The company targets technical founders, and claims the third fund was oversubscribed and raised in a single closing. At the same time, the slight increase in the size of the fund reflects the company’s desire to operate as a small company.

“We like to do things that other people at the time thought, ‘What is…materials science and artificial intelligence?!’” Matuszka told TechCrunch. “These days, more people are doing it, but our plan is to make this kind of investment two or more years ago.” Three years of everyone else’s attention.

Fly Ventures, founded by Gabriel Matuszka and Fredrik Bergenlied, invests €1-4 million in seed rounds of €2-10 million.

With Matt Fischrowski, Mary Breyer, Bergenlied and Matuszka, the firm operates on an equal GP model of four partners spread across Berlin, London, Paris and Zurich.

“I think the Berlin/London question specifically is also in addition to Munich, because from Berlin you can cover Munich. And for the technical stuff, Munich tends to be a little stronger. But it was always clear that you had to do it in Germany and the UK.” “I think over the last four years or so, Paris has also accelerated on the artistic side, which is why we also added Marie, who is based in Paris,” Matuszka said.
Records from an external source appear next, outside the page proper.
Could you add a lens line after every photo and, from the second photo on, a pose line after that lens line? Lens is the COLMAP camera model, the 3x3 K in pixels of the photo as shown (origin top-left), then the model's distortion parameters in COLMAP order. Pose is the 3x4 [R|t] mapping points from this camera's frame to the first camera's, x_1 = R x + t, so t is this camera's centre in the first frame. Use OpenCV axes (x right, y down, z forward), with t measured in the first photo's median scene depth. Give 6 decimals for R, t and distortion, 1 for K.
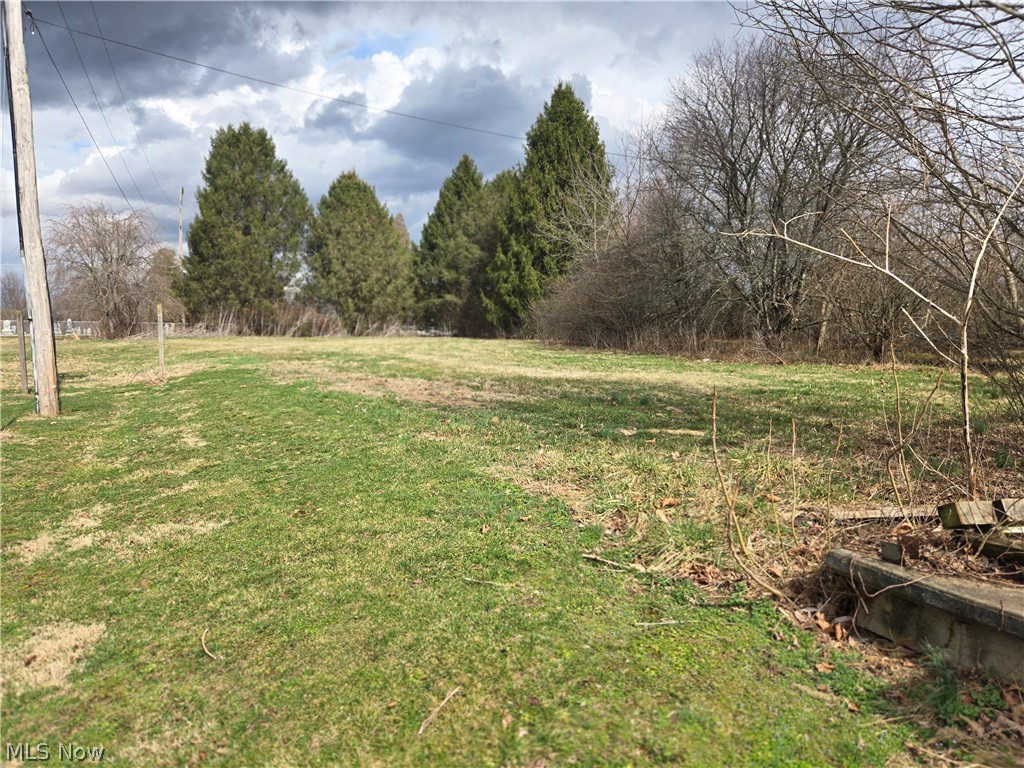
lens RADIAL K [[695.0, 0, 521.7], [0, 695.0, 376.8], [0, 0, 1]] dist [0.039950, -0.002387]
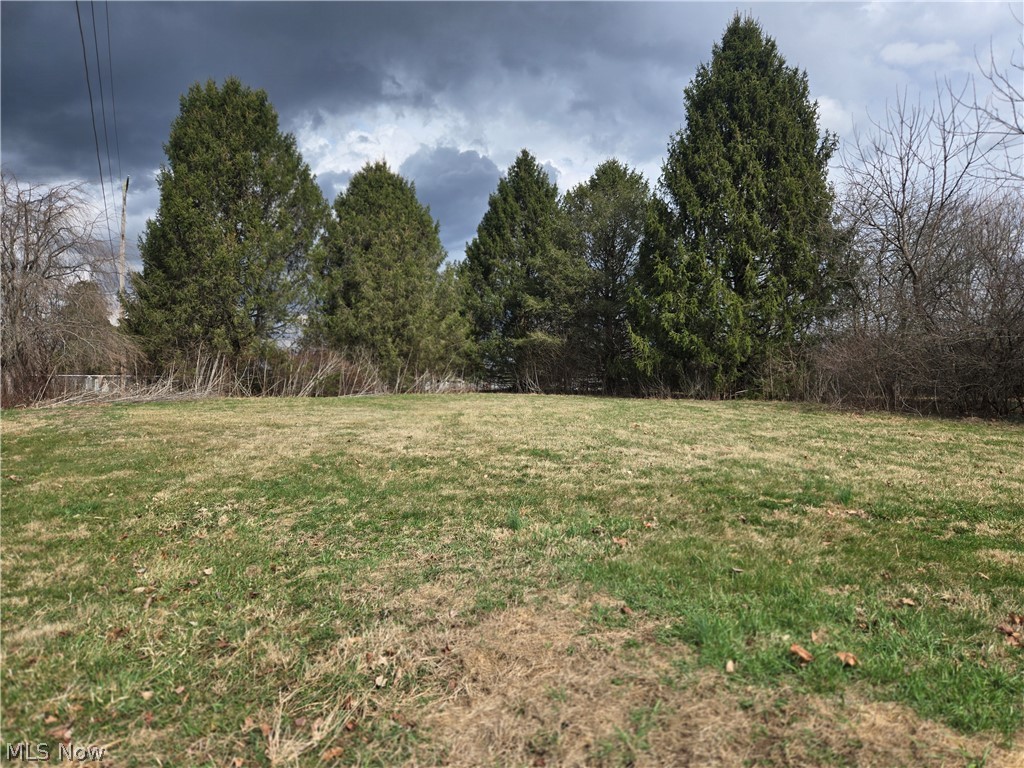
lens RADIAL K [[664.0, 0, 518.8], [0, 664.0, 386.3], [0, 0, 1]] dist [0.008151, 0.001671]
pose [[0.993514, -0.006679, 0.113512, -0.220659], [0.012958, 0.998421, -0.054668, -0.032446], [-0.112967, 0.055784, 0.992032, 0.394647]]
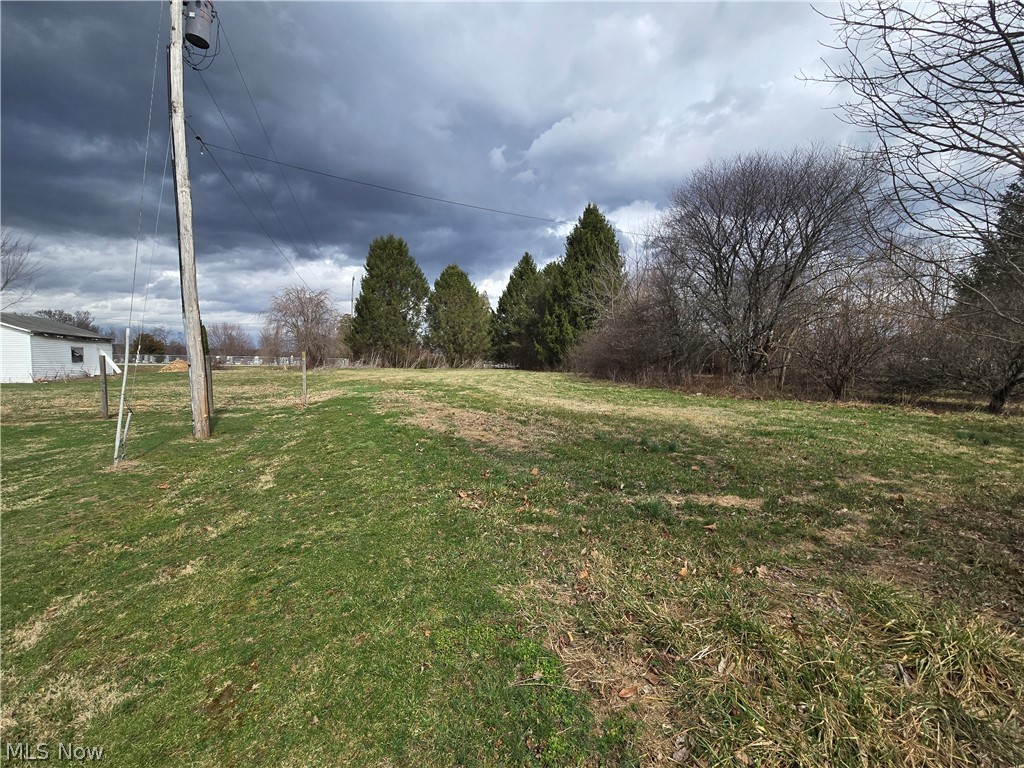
lens RADIAL K [[420.0, 0, 512.2], [0, 420.0, 392.8], [0, 0, 1]] dist [-0.010574, 0.004734]
pose [[0.993392, 0.019234, -0.113148, -0.000733], [-0.018565, 0.999803, 0.006963, -0.013564], [0.113260, -0.004816, 0.993554, 0.085420]]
Bergenlied previously worked at Google on Google Assistant, and Matuszka previously founded the travel shopping club TripHunter (acquired by brands4friends, now owned by eBay).
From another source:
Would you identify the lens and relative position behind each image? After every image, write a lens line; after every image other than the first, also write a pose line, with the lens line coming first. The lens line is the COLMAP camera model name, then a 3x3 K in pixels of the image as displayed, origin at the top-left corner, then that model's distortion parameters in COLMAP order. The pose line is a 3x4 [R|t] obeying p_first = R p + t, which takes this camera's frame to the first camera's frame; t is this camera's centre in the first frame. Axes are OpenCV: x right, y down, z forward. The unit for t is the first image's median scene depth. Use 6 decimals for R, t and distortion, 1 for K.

So far, AI represents about 45% of Fly’s investments, with vertical applications and industrial technology accounting for 35%, and development tools/infrastructure accounting for 20%.

In its portfolio are clinical trials marketplace Inato, anti-money laundering startup Salv, and cybersecurity startup GitGuardian.

Another company, Wayve, recently raised $1.05 billion in a Series C round led by SoftBank to develop autonomous driving using self-learning technology.

It is also investing in Lakera, a Zurich-based startup that aims to protect organizations from LLM vulnerabilities, and in Orbital Materials, a UK-based company that develops basic models for materials science.